Transcribe the entries below without changing a word, and omit every picture.
(Data provided begins)
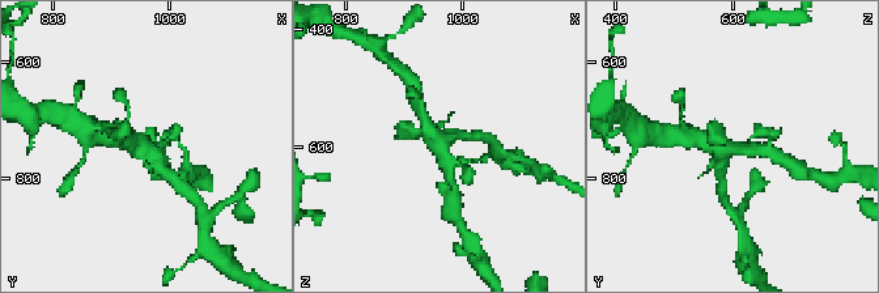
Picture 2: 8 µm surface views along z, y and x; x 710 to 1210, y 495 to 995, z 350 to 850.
act=inspect view=3d um=3.5 at=(960, 745, 600) why='zoom in'

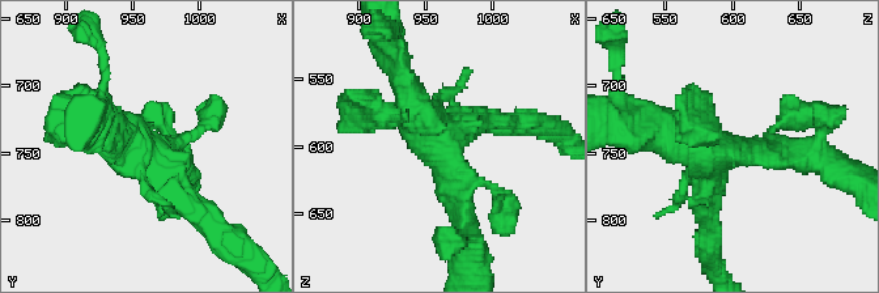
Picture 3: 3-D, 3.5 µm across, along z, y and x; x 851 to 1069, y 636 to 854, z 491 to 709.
act=inspect view=em slice=xy step=2 show=tint at=(960, 748, 604) why='need the tissue'

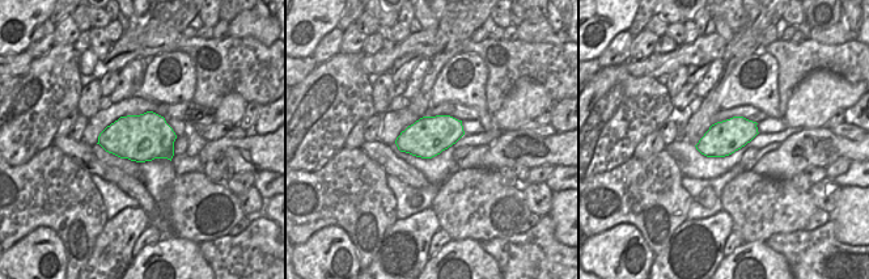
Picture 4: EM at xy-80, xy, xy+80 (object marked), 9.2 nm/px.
act=accept runs_along=3:(105, 127), (141, 151), (202, 219) found='all the same cell'

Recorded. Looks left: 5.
(Data provided ends)
## Task output
Picture 2: 8 µm surface views along z, y and x; x 710 to 1210, y 495 to 995, z 350 to 850.
act=inspect view=3d um=3.5 at=(960, 745, 600) why='zoom in'

Picture 3: 3-D, 3.5 µm across, along z, y and x; x 851 to 1069, y 636 to 854, z 491 to 709.
act=inspect view=em slice=xy step=2 show=tint at=(960, 748, 604) why='need the tissue'

Picture 4: EM at xy-80, xy, xy+80 (object marked), 9.2 nm/px.
act=accept runs_along=3:(105, 127), (141, 151), (202, 219) found='all the same cell'

Recorded. Looks left: 5.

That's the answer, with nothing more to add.